The board also heard good news about the capital improvement projects now getting started. For the most part the board officer appointments were routine with one exception – a concern raised about partisan activity in the non-partisan school election.
Also sworn in at the meeting was Interim Superintendent Lee Bordick. Mr. Bordick started in the district on July 1 after the board accepted the resignation of former Superintendent Michael Vanyo at a special meeting on June 28. Mr. Bordick served as interim superintendent in the district before from 2010 to 2012.
Mr. Vanyo had been out of the district since last April and the board appointed Assistant Superintendent Suzanne Guntlow acting superintendent. With Mr. Bordick’s appointment, Ms. Guntlow has returned to her position as assistant superintendent.
The board voted unanimously for Mr. Antalek to serve as board vice-president.
Jeffrey Ouellette was the only board member to vote against Mr. Nelson as president.
Both men were the only board members nominated for their positions.
Mr. Ouellette said that since Mr. Nelson serves as school board president and the chair of the Town of Kinderhook Democratic Committee he has “introduced politics” into the school board. Mr. Ouellette said that during the board elections in May, in which both Mr. Nelson and Mr. Ouellette ran for reelection, the Town of Kinderhook Democrats Facebook page reported misinformation about him and his family.
“I did graduate from the district,” Mr. Ouellette said refuting the information on the Facebook page (which has since been taken down) and he said that his daughter attended the school district until 8th grade and she did attend a private school for high school but that that is a “personal decision.”
Board member Regina Rose said she was also concerned about the Democrats re-posting information from the school district on their Facebook page and website.
Board member Tammy Crawford defended that action saying, “If we (the district) posted it on our website, on Facebook, it’s fair game.”
Mr. Nelson stressed that he does not having anything to do with the messaging on the Democratic Committee’s social media.
“That’s not a role I play,” he said. He said of information about district events on the website or Facebook page, the committee is just re-posting what the district has posted.
After the organizational meeting, the board held the regular July meeting, which included a discussion about the search for a new superintendent. Mr. Bordick’s contract with the district runs until December. A board subcommittee met with a community group chosen by the board and made up of residents, parents, teachers and administrators, to discuss what they should be looking for in a new district leader. The board also put out a request for proposal for a consultant to help with the search. The committee plans to interview consultants in the coming weeks before deciding whether they should go with an outside firm or use Questar III/BOCES for their search.

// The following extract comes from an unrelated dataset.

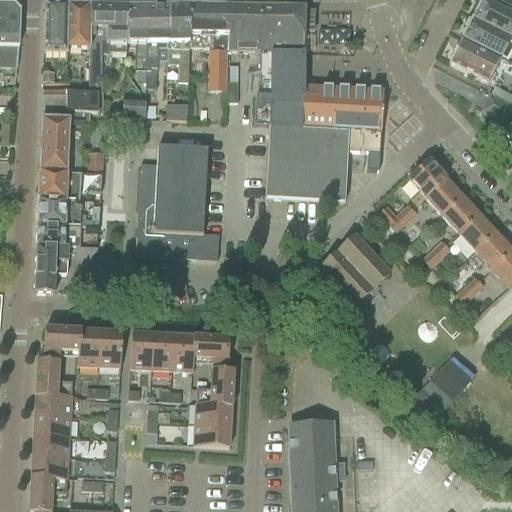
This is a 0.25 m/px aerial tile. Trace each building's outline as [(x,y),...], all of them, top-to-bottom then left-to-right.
[(511,0),(482,0),(482,2),(511,18),(511,0)] [(474,16),(471,22),(510,43),(511,44),(511,18),(482,2),(481,4),(476,4),(471,13),(474,16)] [(0,47),(18,49),(20,15),(12,8),(0,7),(0,47)] [(44,35),(43,59),(58,60),(58,69),(67,69),(68,53),(69,9),(45,9),(44,14),(44,35)] [(69,9),(68,53),(72,53),(90,54),(90,58),(89,57),(87,96),(99,98),(102,98),(102,81),(102,58),(102,57),(102,42),(106,43),(107,30),(90,29),(91,10),(69,9)] [(91,10),(90,29),(107,30),(106,43),(102,42),(102,57),(102,58),(112,58),(112,57),(127,58),(127,47),(128,10),(91,10)] [(128,10),(127,47),(136,47),(135,73),(135,75),(136,75),(135,84),(145,85),(146,85),(149,10),(128,10)] [(145,85),(144,93),(155,93),(155,77),(156,77),(156,72),(157,64),(167,64),(168,64),(170,10),(149,10),(146,85),(145,85)] [(168,64),(167,64),(167,68),(178,68),(178,86),(187,86),(188,72),(188,53),(190,10),(170,10),(168,64)] [(190,10),(188,53),(203,52),(208,52),(207,56),(207,96),(226,95),(226,107),(237,107),(237,85),(226,85),(226,56),(227,56),(228,10),(190,10)] [(228,10),(227,56),(254,56),(304,55),(305,31),(315,31),(315,13),(315,12),(314,12),(305,12),(305,11),(255,11),(228,10)] [(471,22),(461,41),(500,62),(510,43),(471,22)] [(461,41),(448,66),(493,91),(506,66),(500,62),(461,41)] [(0,70),(14,71),(17,71),(18,62),(18,49),(0,47),(0,70)] [(304,55),(254,56),(255,61),(259,61),(260,101),(271,101),(269,132),(264,201),(316,205),(343,206),(346,156),(379,158),(382,94),(380,93),(335,91),(303,88),(304,55)] [(53,76),(43,76),(43,86),(53,86),(53,76)] [(41,122),(41,124),(68,125),(79,125),(79,124),(89,125),(89,116),(98,117),(102,117),(102,98),(99,98),(87,96),(66,96),(66,100),(42,99),(41,122)] [(480,114),(501,125),(511,114),(511,109),(488,98),(480,114)] [(123,102),(122,122),(145,123),(146,104),(123,102)] [(102,107),(102,119),(115,119),(115,111),(102,107)] [(165,108),(165,124),(184,125),(184,109),(165,108)] [(41,124),(40,148),(67,149),(68,125),(41,124)] [(511,125),(500,137),(501,138),(511,149),(511,125)] [(40,148),(38,176),(67,177),(67,149),(40,148)] [(141,169),(135,261),(217,265),(218,240),(202,239),(207,154),(157,151),(157,169),(141,169)] [(86,177),(101,178),(101,179),(103,157),(87,156),(86,177)] [(409,183),(420,196),(413,203),(418,209),(426,202),(446,183),(429,164),(409,183)] [(38,176),(37,204),(74,205),(79,205),(80,183),(81,183),(81,177),(77,177),(67,177),(38,176)] [(446,183),(426,202),(443,220),(463,201),(446,183)] [(463,201),(443,220),(459,238),(480,219),(463,201)] [(37,204),(36,229),(98,231),(99,211),(92,211),(91,225),(86,224),(86,220),(80,220),(80,212),(74,212),(74,205),(37,204)] [(408,208),(398,218),(407,227),(417,217),(408,208)] [(379,217),(388,228),(397,237),(407,227),(398,218),(396,220),(387,210),(379,217)] [(480,219),(459,238),(476,256),(496,237),(480,219)] [(36,229),(35,250),(68,251),(64,251),(65,240),(81,241),(98,242),(98,231),(36,229)] [(511,254),(496,237),(476,256),(493,274),(511,256),(511,254)] [(354,239),(320,272),(355,309),(389,276),(354,239)] [(431,254),(440,263),(449,254),(440,245),(431,254)] [(35,250),(33,297),(54,298),(54,297),(55,278),(67,279),(68,251),(35,250)] [(74,272),(83,273),(97,252),(75,251),(74,272)] [(421,262),(431,272),(440,263),(431,254),(421,262)] [(511,256),(493,274),(509,292),(511,289),(511,256)] [(465,290),(473,299),(483,290),(474,281),(465,290)] [(455,298),(464,308),(473,299),(465,290),(455,298)] [(46,333),(45,352),(39,351),(38,367),(59,369),(59,355),(78,356),(80,335),(46,333)] [(80,335),(78,356),(78,371),(99,372),(102,336),(80,335)] [(102,336),(99,372),(119,373),(121,337),(102,336)] [(130,337),(129,373),(130,374),(152,375),(154,339),(132,337),(130,337)] [(154,339),(152,375),(173,376),(176,340),(154,339)] [(176,340),(173,376),(193,377),(194,362),(195,341),(176,340)] [(195,341),(194,362),(213,363),(212,375),(234,376),(235,362),(229,362),(230,343),(195,341)] [(426,430),(472,378),(458,365),(425,401),(422,397),(405,418),(426,430)] [(38,367),(37,385),(58,387),(59,369),(38,367)] [(212,375),(211,394),(233,395),(234,376),(212,375)] [(37,385),(36,401),(72,404),(73,387),(58,387),(37,385)] [(86,391),(85,402),(96,402),(97,392),(86,391)] [(97,392),(96,402),(98,403),(107,403),(107,393),(97,392)] [(197,393),(196,413),(232,414),(233,395),(211,394),(197,393)] [(128,394),(127,404),(138,404),(139,394),(128,394)] [(159,396),(158,405),(169,406),(169,396),(159,396)] [(169,396),(169,406),(180,406),(180,397),(169,396)] [(36,401),(35,419),(71,422),(72,404),(36,401)] [(107,413),(106,424),(117,424),(117,414),(107,413)] [(196,413),(195,432),(231,434),(232,414),(196,413)] [(146,415),(146,426),(157,426),(157,415),(146,415)] [(35,419),(34,441),(70,443),(71,422),(35,419)] [(106,424),(106,434),(116,435),(117,424),(106,424)] [(146,426),(145,436),(156,437),(157,426),(146,426)] [(291,432),(294,493),(295,511),(337,511),(336,485),(344,485),(343,469),(335,469),(333,430),(291,432)] [(195,432),(194,449),(194,450),(230,452),(231,434),(195,432)] [(34,441),(32,461),(68,463),(70,443),(34,441)] [(105,454),(104,465),(115,465),(115,454),(105,454)] [(32,461),(31,480),(67,481),(68,463),(32,461)] [(104,465),(104,475),(114,476),(115,465),(104,465)] [(31,480),(30,498),(53,498),(66,499),(67,481),(31,480)] [(81,484),(80,495),(91,495),(92,485),(81,484)] [(92,485),(91,495),(102,496),(102,485),(92,485)] [(30,498),(29,511),(52,511),(53,498),(30,498)]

Ms. Rose stressed that the board members have not made up their minds yet about how to conduct the search. Mr. Bordick said a consultant would cost “ball park around” $10,000 to $15,000. Mr. Nelson said the board would get information on the website about the search.

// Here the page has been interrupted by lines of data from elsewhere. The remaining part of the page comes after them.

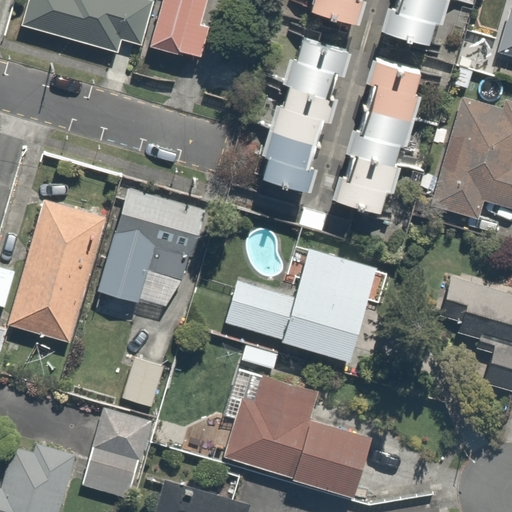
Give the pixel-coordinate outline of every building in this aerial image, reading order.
[(150,0),(20,0),(14,22),(109,48),(114,32),(140,39),(150,0)] [(192,16),(196,0),(150,0),(140,39),(198,54),(207,20),(192,16)] [(349,0),(293,0),(294,0),(345,16),(349,0)] [(429,0),(372,0),(367,19),(420,34),(429,0)] [(511,8),(505,6),(493,45),(511,51),(511,8)] [(279,46),(270,76),(279,79),(273,98),(265,96),(249,147),(258,150),(253,166),(288,177),(329,42),(291,30),(286,48),(279,46)] [(228,56),(211,52),(203,87),(242,96),(254,42),(232,38),(228,56)] [(339,150),(333,171),(324,168),(318,189),(379,207),(421,65),(359,47),(330,147),(339,150)] [(511,107),(461,90),(424,199),(473,216),(481,194),(511,204),(511,107)] [(177,274),(198,202),(121,179),(89,289),(128,300),(139,263),(177,274)] [(99,211),(38,193),(15,269),(4,308),(1,318),(62,335),(99,211)] [(288,291),(231,273),(217,318),(345,359),(376,262),(305,239),(288,291)] [(0,305),(11,268),(0,264),(0,305)] [(511,288),(448,269),(434,313),(450,318),(446,331),(471,339),(469,348),(484,352),(476,377),(511,388),(511,288)] [(274,349),(239,338),(234,356),(268,367),(274,349)] [(164,360),(130,350),(118,393),(151,402),(164,360)] [(316,388),(242,366),(216,452),(339,490),(358,427),(309,413),(316,388)] [(111,407),(97,404),(76,485),(127,498),(147,417),(111,407)] [(53,511),(70,448),(10,432),(0,467),(0,511),(53,511)] [(241,511),(244,502),(158,476),(146,511),(241,511)]
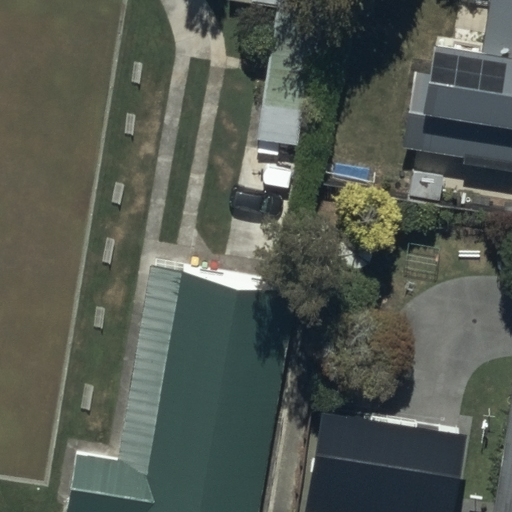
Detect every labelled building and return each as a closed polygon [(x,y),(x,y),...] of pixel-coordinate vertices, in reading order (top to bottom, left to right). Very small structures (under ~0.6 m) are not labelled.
[(511,0),(486,0),(481,33),(422,23),(415,65),(407,64),(396,128),(511,147),(511,0)] [(278,23),(262,125),(293,130),(309,27),(278,23)] [(247,511),(286,272),(156,251),(125,451),(81,445),(72,502),(136,511),(247,511)] [(462,402),(325,381),(309,485),(446,506),(462,402)] [(511,511),(511,434),(498,511),(511,511)]
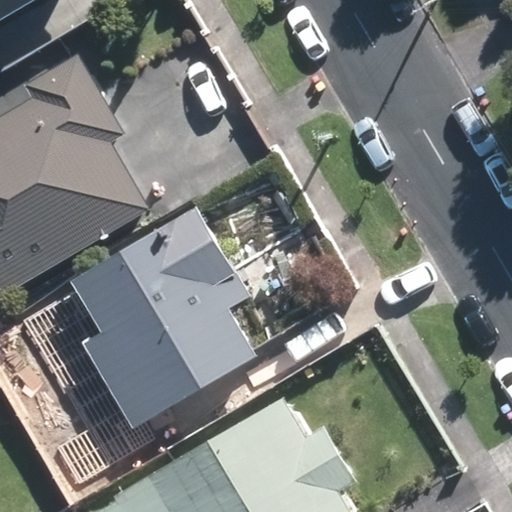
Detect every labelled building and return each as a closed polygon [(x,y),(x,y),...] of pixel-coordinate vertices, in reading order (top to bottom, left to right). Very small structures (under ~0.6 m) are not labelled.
[(0,0),(0,20),(38,0),(0,0)] [(0,91),(0,288),(145,204),(135,187),(150,179),(133,151),(153,137),(93,37),(0,91)] [(214,204),(90,280),(115,321),(99,337),(152,423),(275,348),(247,303),(268,290),(214,204)] [(315,429),(293,393),(104,511),(367,511),(350,483),(369,471),(335,416),(315,429)] [(47,511),(65,502),(51,477),(23,491),(34,511),(47,511)]
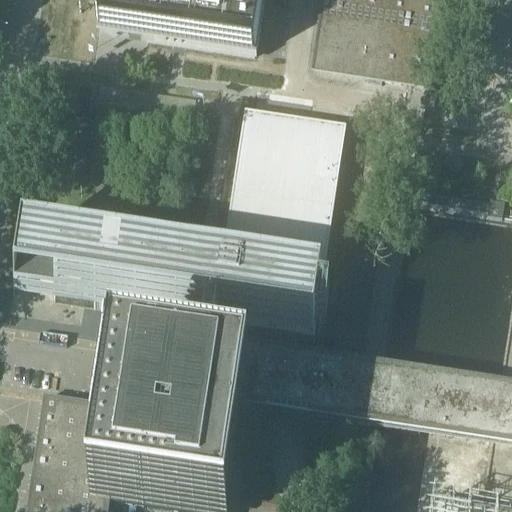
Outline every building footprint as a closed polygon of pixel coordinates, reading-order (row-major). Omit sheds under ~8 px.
[(104,0),(100,27),(99,36),(147,43),(254,60),(263,0),(104,0)] [(322,0),(312,71),(314,71),(429,89),(428,95),(430,95),(444,0),(322,0)] [(228,103),(38,71),(33,100),(224,131),(228,103)] [(221,279),(321,293),(346,130),(246,115),(221,279)] [(211,278),(20,249),(13,298),(168,322),(220,329),(231,330),(230,332),(314,345),(321,293),(221,279),(211,278)] [(511,390),(217,346),(220,329),(168,322),(163,352),(161,368),(115,361),(108,407),(107,411),(44,401),(44,402),(27,511),(107,511),(108,508),(134,511),(228,511),(230,505),(244,413),(260,416),(268,417),(376,433),(427,441),(511,454),(511,390)] [(511,511),(432,499),(429,511),(511,511)]
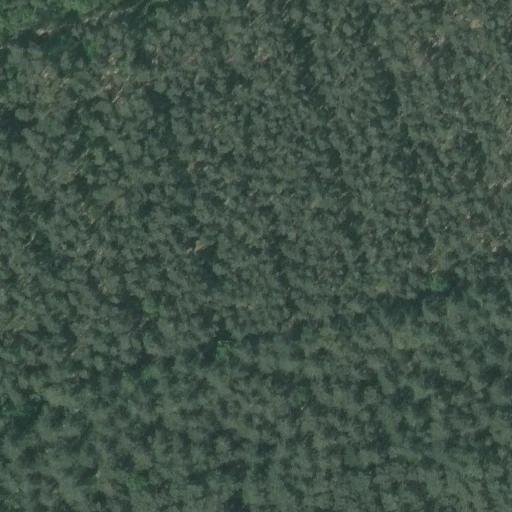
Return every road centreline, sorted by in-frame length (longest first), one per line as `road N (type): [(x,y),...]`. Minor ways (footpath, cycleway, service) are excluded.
road 1 (track): [(511,264),(0,390)]
road 2 (track): [(310,313),(369,511)]
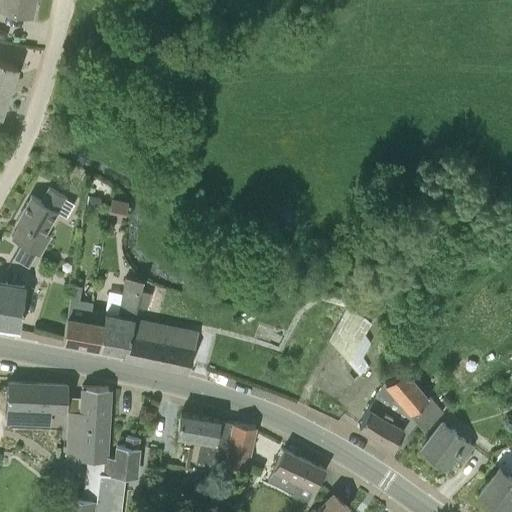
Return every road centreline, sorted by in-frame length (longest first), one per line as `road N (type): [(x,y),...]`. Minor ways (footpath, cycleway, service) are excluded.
road 1 (tertiary): [(429,511),(275,416),(208,392),(0,349)]
road 2 (unclassified): [(0,191),(35,112),(63,0)]
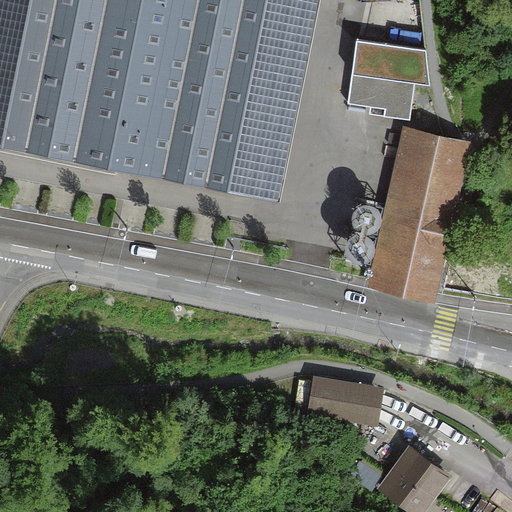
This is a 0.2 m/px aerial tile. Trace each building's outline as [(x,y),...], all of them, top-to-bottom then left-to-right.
[(0,0),(0,143),(110,166),(144,0),(0,0)] [(281,202),(317,0),(144,0),(110,166),(281,202)] [(425,52),(358,42),(349,104),(411,114),(416,83),(428,85),(425,52)] [(408,132),(376,275),(437,288),(469,146),(408,132)] [(382,389),(315,377),(309,411),(376,424),(382,389)] [(430,511),(457,471),(415,445),(385,492),(416,511),(430,511)]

The board is still hoping to appoint a new superintendent in January.
The board also heard a report from CSArch and Tuner Construction about work on the connector road between the middle school and primary school buildings and roof work on the high school. Construction bids for the work have come in and were reviewed. The district will spend about $200,000 less than they budgeted for what CSArch is calling phase 1 of a major capital improvement project approved by voters last year.

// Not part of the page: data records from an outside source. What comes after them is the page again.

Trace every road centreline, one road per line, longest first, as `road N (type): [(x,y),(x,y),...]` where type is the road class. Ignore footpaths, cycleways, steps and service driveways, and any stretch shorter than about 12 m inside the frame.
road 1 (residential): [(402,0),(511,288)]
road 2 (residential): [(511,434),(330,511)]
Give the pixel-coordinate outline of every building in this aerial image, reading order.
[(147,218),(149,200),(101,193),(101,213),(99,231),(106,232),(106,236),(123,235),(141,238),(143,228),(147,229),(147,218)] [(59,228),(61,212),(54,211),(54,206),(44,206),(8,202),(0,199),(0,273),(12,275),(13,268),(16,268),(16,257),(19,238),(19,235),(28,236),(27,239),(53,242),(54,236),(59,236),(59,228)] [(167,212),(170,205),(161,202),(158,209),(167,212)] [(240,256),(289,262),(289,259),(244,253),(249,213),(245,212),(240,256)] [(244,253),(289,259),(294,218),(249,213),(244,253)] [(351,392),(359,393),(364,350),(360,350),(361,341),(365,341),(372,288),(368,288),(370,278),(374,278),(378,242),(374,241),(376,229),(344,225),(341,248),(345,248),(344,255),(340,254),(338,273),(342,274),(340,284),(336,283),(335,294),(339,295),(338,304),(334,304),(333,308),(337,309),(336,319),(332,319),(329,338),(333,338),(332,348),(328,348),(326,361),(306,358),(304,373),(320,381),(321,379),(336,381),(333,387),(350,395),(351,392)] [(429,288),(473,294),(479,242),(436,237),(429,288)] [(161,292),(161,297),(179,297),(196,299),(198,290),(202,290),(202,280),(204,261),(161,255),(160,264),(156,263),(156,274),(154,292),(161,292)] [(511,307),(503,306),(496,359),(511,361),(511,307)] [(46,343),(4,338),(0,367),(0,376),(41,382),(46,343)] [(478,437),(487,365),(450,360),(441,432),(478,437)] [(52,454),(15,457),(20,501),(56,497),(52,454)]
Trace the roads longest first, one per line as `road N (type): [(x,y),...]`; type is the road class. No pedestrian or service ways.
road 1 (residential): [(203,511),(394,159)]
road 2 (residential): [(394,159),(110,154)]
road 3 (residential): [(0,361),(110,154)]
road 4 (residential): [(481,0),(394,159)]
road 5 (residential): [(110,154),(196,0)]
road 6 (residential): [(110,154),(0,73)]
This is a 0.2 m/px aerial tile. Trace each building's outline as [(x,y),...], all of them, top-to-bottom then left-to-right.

The road and roof work was pulled out of the larger $27-million project so that it could go to the state Education Department (SED) for review earlier than the rest of the project. Part of the savings came when they discovered that the roof over the high school auditorium was still under warranty and could be fixed separately from the capital project. Melissa Renkawitz, from CSArch, who attended the meeting, said that the leaks have been fixed.
The board approved spending $455,770 for the road plus $22,200 for striping the parking lot at the primary school, and the voted to approve spending $95,523 for the roof on the 100 and 200 wings of the high school.
Officials hope the work will be completed by late October or early November.
There will be an overview of the project at the board’s July 29 meeting. One thing Ms. Renkawitz also said is that wait times at the SED for approval on projects have dramatically changed. She said plans used to be submitted to the state and the districts would wait 40 weeks for approval. Now projects are being approved in as little as a few weeks.
Phase 2, which includes upgrades to the middle school gym, 4th and 5th grade classrooms, entry ways in all the buildings, and changes to the technology, math, science and art classrooms in the high school, is still in the design phase. Ms. Renkawitz said that board members should have received final schematic designs.
Larry Tune, from Turner Construction, talked about the construction fencing and temporary walls while work is going on. He used the term “phase occupied construction,” which may be starting sooner than the district planned with the new approval schedule from SED.
Of the construction and the project, Mr. Bordick said, “It’s going to be exciting. It’s going to difficult.”
The board plans to post updates on the project on the website.
The next board meeting will be on Monday, July 29 at 7 p.m. in the high school library.